Chris Allan, from Ajabu Advisors, has 30 years of experience working in social change, including designing, planning, implementing, and evaluating programmes around the globe. In the environmental justice field, he has organised and funded grassroots groups, national coalitions, and global alliances working on public participation in decision making about a wide range of environmental justice issues.
He has experience with designing, managing leading, and/or participating in evaluations in Kenya, Lesotho, Namibia, Rwanda, Tanzania, and Zimbabwe. He has also managed studies in Brazil and Central America, and a comparative study of environmental work at community and policy level in Ghana and Peru. He has a Master’s Degree in Social Change and Development from the Johns Hopkins University School of Advanced International Studies in Washington, DC, and a Bachelor’s Degree in Biology and African Studies from Wesleyan University. More information is available here.
A. Scott DuPree, a researcher and consultant for social movement support organizations, has worked in Mexico, Brazil, Southern Africa, Southeast Asia, and the United States. His interest in the power of social movements has led him to work with organizations that provide support to grassroots organizations moving forward initiatives related to social justice, human rights and the environment.

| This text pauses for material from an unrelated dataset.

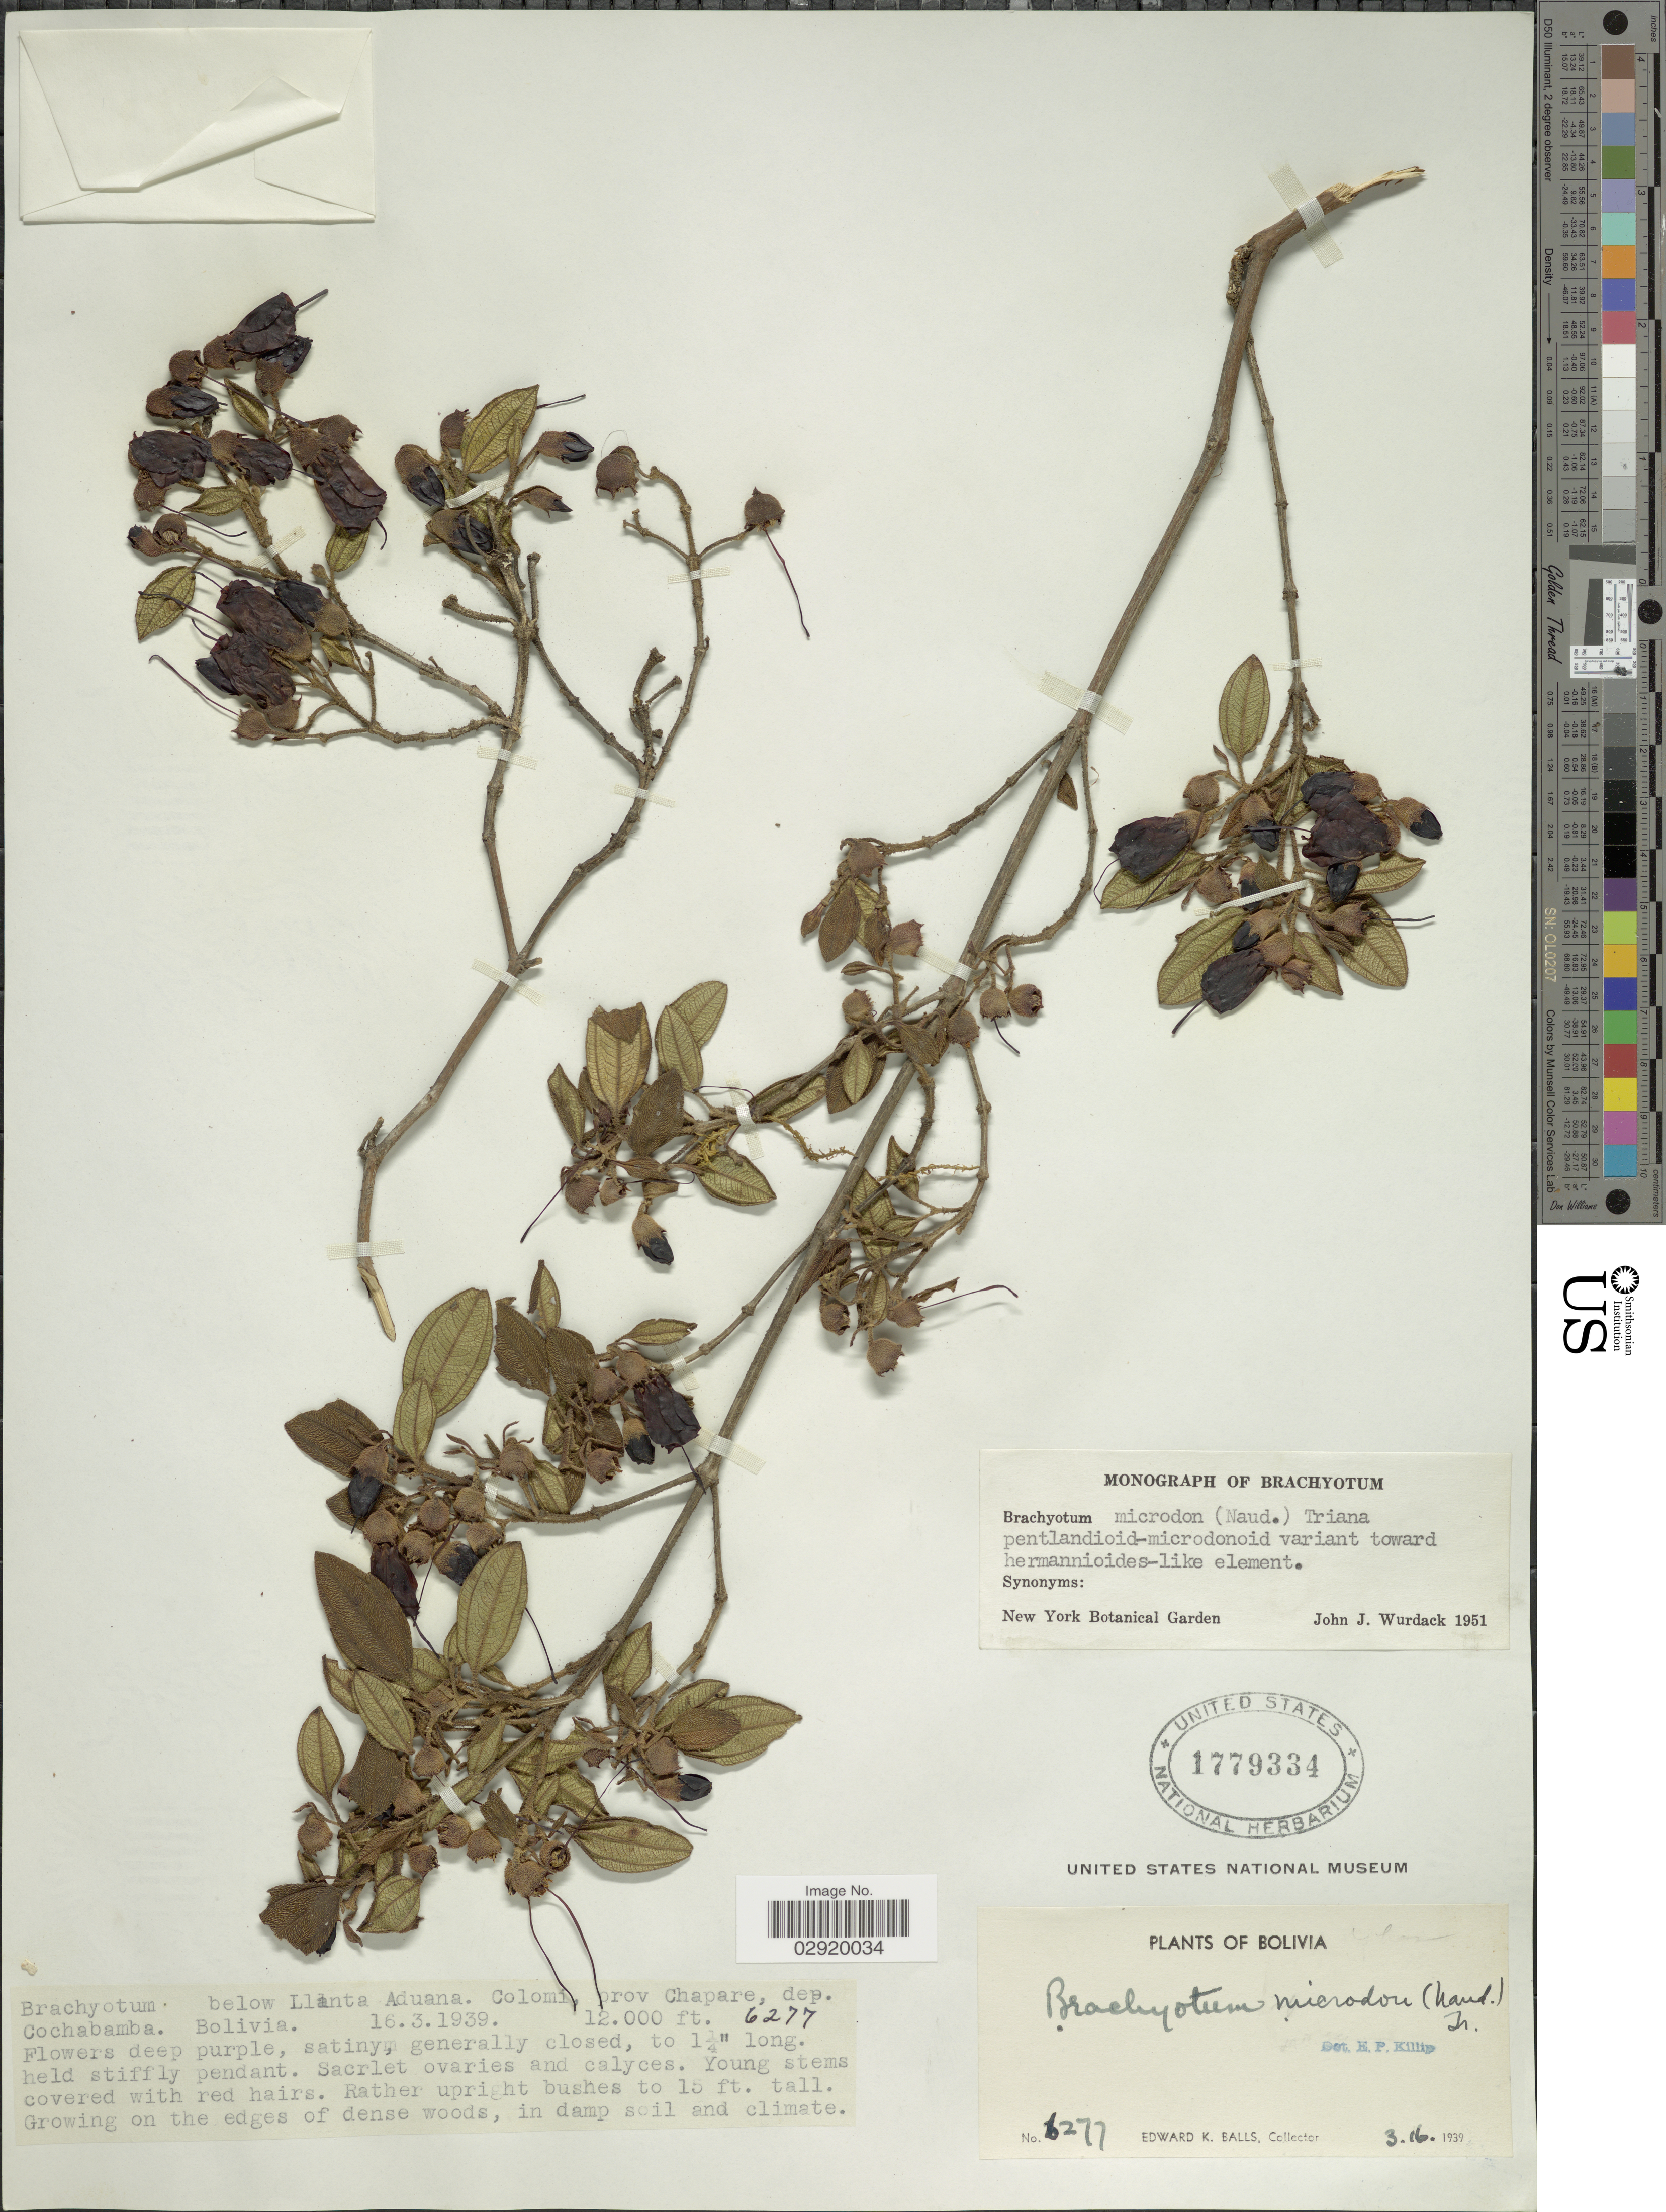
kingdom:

Scott has directed initiatives at the Synergos Institute (New York City), Conectas Human Rights (Sao Paulo, Brazil) and Global Greengrants Fund (Colorado). His Ph.D. from the Josef Korbel School for International Studies researched people’s power in Zimbabwe. He teaches master’s level and undergraduate courses on participatory development, movements and human rights at Regis University, University of Colorado Denver, and the Korbel School at the University of Denver.